-- TO-DO ITEM --
The listing below should be written out word for word, with its pictures removed.

-- RECORDS SHOWN --
^^^^^^^^

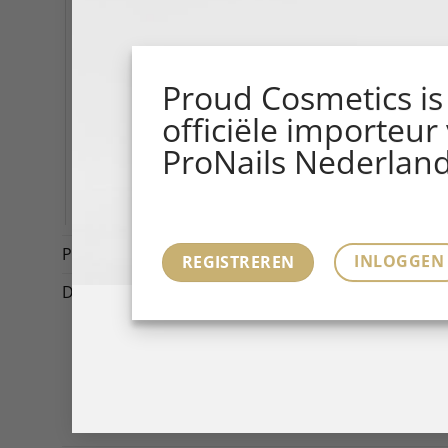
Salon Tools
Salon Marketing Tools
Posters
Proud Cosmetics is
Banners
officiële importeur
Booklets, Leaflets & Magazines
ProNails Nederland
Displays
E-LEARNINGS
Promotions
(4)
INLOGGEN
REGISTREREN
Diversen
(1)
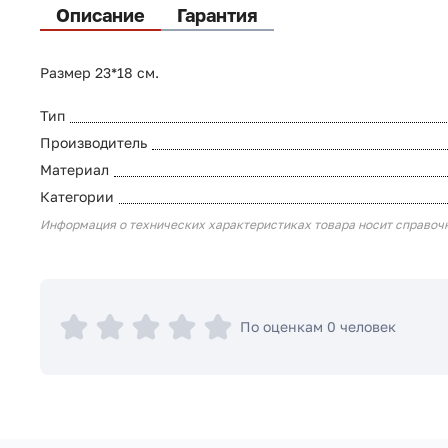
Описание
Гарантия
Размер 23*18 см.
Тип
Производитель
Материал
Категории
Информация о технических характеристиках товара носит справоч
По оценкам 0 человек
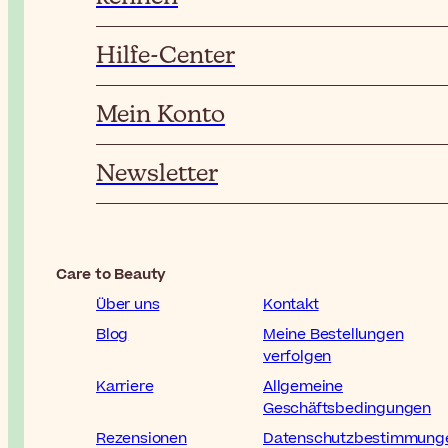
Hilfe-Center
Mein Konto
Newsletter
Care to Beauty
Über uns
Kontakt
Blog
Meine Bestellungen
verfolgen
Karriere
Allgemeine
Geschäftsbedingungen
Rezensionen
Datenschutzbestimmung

^^^^^^^^

-- WRITTEN RESPONSE --
Salon Tools
Salon Marketing Tools
Posters
Proud Cosmetics is
Banners
officiële importeur
Booklets, Leaflets & Magazines
ProNails Nederland
Displays
E-LEARNINGS
Promotions
(4)
INLOGGEN
REGISTREREN
Diversen
(1)
Описание
Гарантия
Размер 23*18 см.
Тип
Производитель
Материал
Категории
Информация о технических характеристиках товара носит справоч
По оценкам 0 человек
Hilfe-Center
Mein Konto
Newsletter
Care to Beauty
Über uns
Kontakt
Blog
Meine Bestellungen
verfolgen
Karriere
Allgemeine
Geschäftsbedingungen
Rezensionen
Datenschutzbestimmung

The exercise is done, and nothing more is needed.